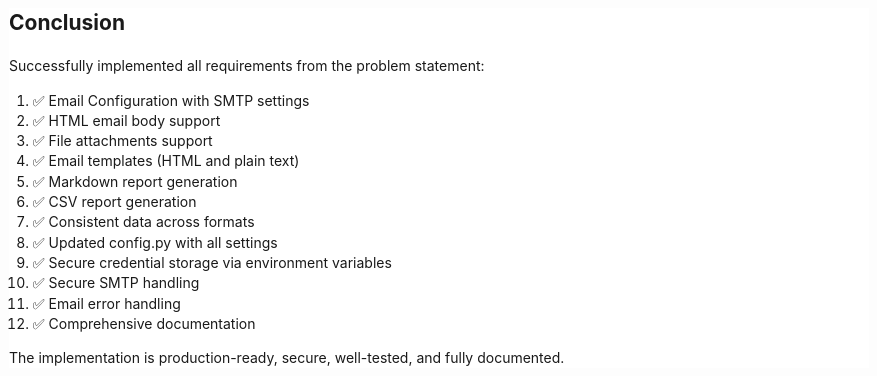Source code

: ## Conclusion

Successfully implemented all requirements from the problem statement:

1. ✅ Email Configuration with SMTP settings
2. ✅ HTML email body support
3. ✅ File attachments support
4. ✅ Email templates (HTML and plain text)
5. ✅ Markdown report generation
6. ✅ CSV report generation
7. ✅ Consistent data across formats
8. ✅ Updated config.py with all settings
9. ✅ Secure credential storage via environment variables
10. ✅ Secure SMTP handling
11. ✅ Email error handling
12. ✅ Comprehensive documentation

The implementation is production-ready, secure, well-tested, and fully documented.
════
EXERCISE DESCRIPTION | Every line from the one containing "3. ✅ File attachments support" to the end of the entries must be set down exactly, with none omitted and none added.

RESPONSE AREA |
3. ✅ File attachments support
4. ✅ Email templates (HTML and plain text)
5. ✅ Markdown report generation
6. ✅ CSV report generation
7. ✅ Consistent data across formats
8. ✅ Updated config.py with all settings
9. ✅ Secure credential storage via environment variables
10. ✅ Secure SMTP handling
11. ✅ Email error handling
12. ✅ Comprehensive documentation

The implementation is production-ready, secure, well-tested, and fully documented.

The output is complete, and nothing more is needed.